We evaluated 1186 PHC-QDU and 1004 PHC-ED-QDU patients and estimated that 93.1% of PHC-ED-QDU patients might have been directly referred to QDU. In contrast, 96% of PHC-QDU patients were found to be appropriately referred to QDU first. The agreement for PHC-QDU referrals (PHC-QDU group) was rated as excellent (ϰ=0.81), while it was rated as good for PHC-ED referrals (PHC-ED-QDU group) (ϰ=0.75). The mean waiting-time for the first QDU visit was longer in PHC-QDU (4.8 days) than in PHC-ED-QDU (2.6 days) patients (P=.001). On multivariate analysis, anemia (OR 2.87, 95% CI 1.49-4.55, P<.001), rectorrhagia (OR 2.18, 95% CI 1.10-3.77, P=.01) and febrile syndrome (OR 2.53, 95% CI 1.33-4.12, P=.002) were independent factors associated with ED referral. Nearly one-fifth of all QDU patients were found who might have been evaluated in a less rapid, non-QDU setting.

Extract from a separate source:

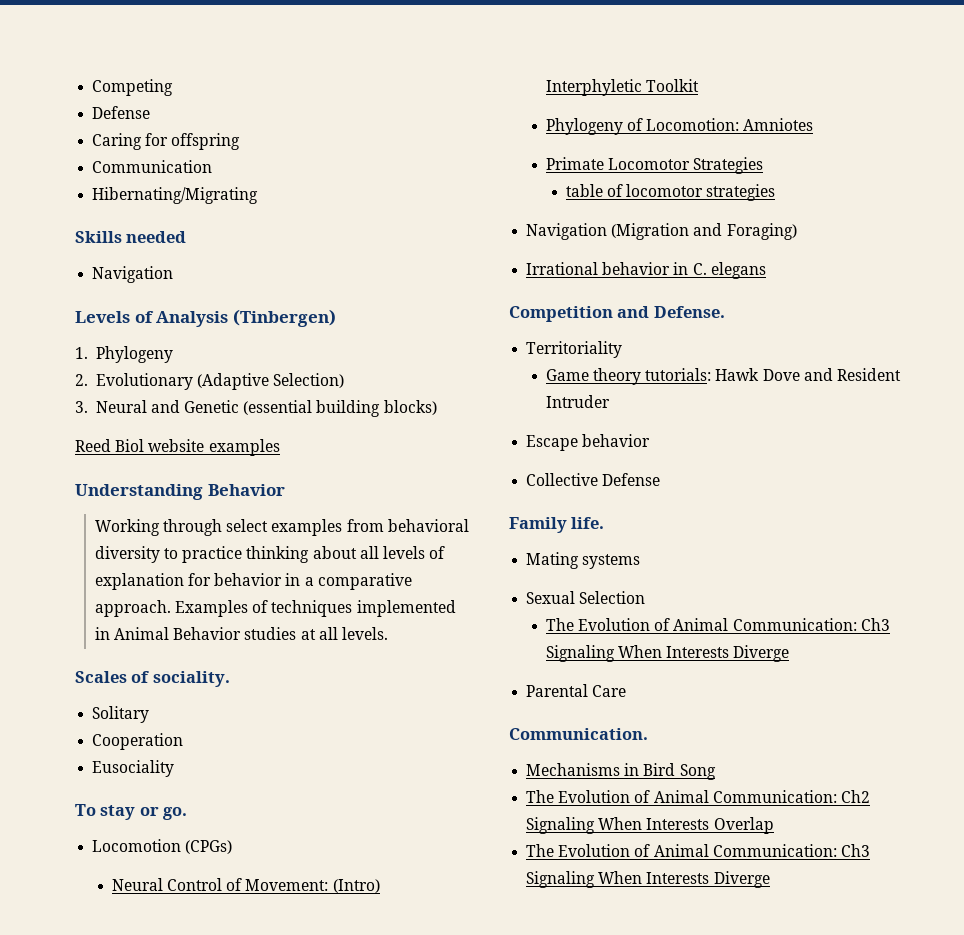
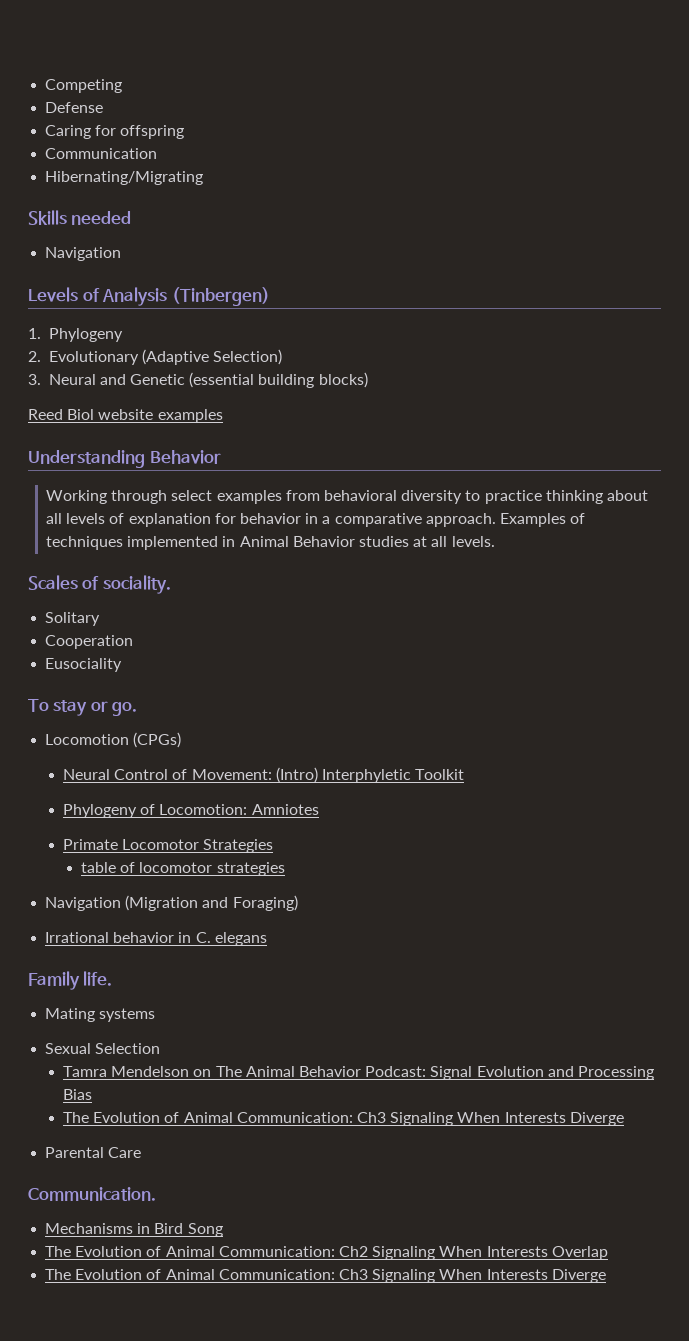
[509,306,725,322] [526,341,623,358] [545,368,902,385] [545,395,610,408] [526,434,651,451] [526,473,661,486] // Competition and Defense. // Territoriality // Game theory tutorials: Hawk Dove and Resident Intruder // Escape behavior // Collective Defense -> (267, 939) none
(646, 597) none -> [63,1066,654,1080] [63,1089,93,1100] // Tamra Mendelson on The Animal Behavior Podcast: Signal Evolution and Processing Bias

Most PHC-ED-QDU patients might have been directly referred to QDU from PHC, avoiding the inconvenience of the ED visit. A stricter definition of QDU evaluation criteria may be needed to improve and hasten PHC referrals.
在西班牙,初级医疗保健(PHC)转诊进行诊断性检查的等待时间很长,医生和患者常常将急诊科(ED)作为捷径。我们旨在确定从12个初级医疗保健中心转诊至急诊科后在医院门诊快速诊断单元(QDU)接受评估的患者是否本可直接转诊至快速诊断单元,从而避免前往急诊科就诊。作为次要目标,我们确定了可能在速度较慢的非快速诊断单元环境中接受评估的快速诊断单元患者的比例。
我们对2007年12月至2012年12月期间在快速诊断单元就诊的患有潜在严重疾病的患者进行了一项横断面回顾性队列研究。我们将患者分为2组:1)从初级医疗保健转诊至快速诊断单元的患者(初级医疗保健 - 快速诊断单元组)和2)从初级医疗保健转诊至急诊科,然后再转诊至快速诊断单元的患者(初级医疗保健 - 急诊科 - 快速诊断单元组)。两名观察者使用评分系统评估每次转诊的适宜性/不适宜性。通过计算kappa指数评估观察者间的一致性。进行多变量逻辑回归分析以确定与因变量“转诊至急诊科”相关的因素。
我们评估了1186例初级医疗保健 - 快速诊断单元患者和1004例初级医疗保健 - 急诊科 - 快速诊断单元患者,并估计93.1%的初级医疗保健 - 急诊科 - 快速诊断单元患者本可直接转诊至快速诊断单元。相比之下,发现96%的初级医疗保健 - 快速诊断单元患者被恰当地首先转诊至快速诊断单元。初级医疗保健 - 快速诊断单元转诊(初级医疗保健 - 快速诊断单元组)的一致性被评为优秀(κ = 0.81),而初级医疗保健 - 急诊科转诊(初级医疗保健 - 急诊科 - 快速诊断单元组)的一致性被评为良好(κ = 0.75)。初级医疗保健 - 快速诊断单元患者首次就诊于快速诊断单元的平均等待时间(4.8天)比初级医疗保健 - 急诊科 - 快速诊断单元患者(2.6天)更长(P = 0.001)。多变量分析显示,贫血(比值比[OR] 2.87,95%置信区间[CI] 1.49 - 4.55,P < 0.001)、直肠出血(OR 2.18,95% CI 1.10 - 3.77,P = 0.01)和发热综合征(OR 2.53,95% CI 1.33 - 4.12,P = 0.002)是与转诊至急诊科相关的独立因素。发现所有快速诊断单元患者中有近五分之一可能在速度较慢的非快速诊断单元环境中接受评估。
大多数初级医疗保健 - 急诊科 - 快速诊断单元患者本可从初级医疗保健直接转诊至快速诊断单元,避免前往急诊科的不便。可能需要对快速诊断单元评估标准进行更严格的定义,以改善和加快初级医疗保健转诊。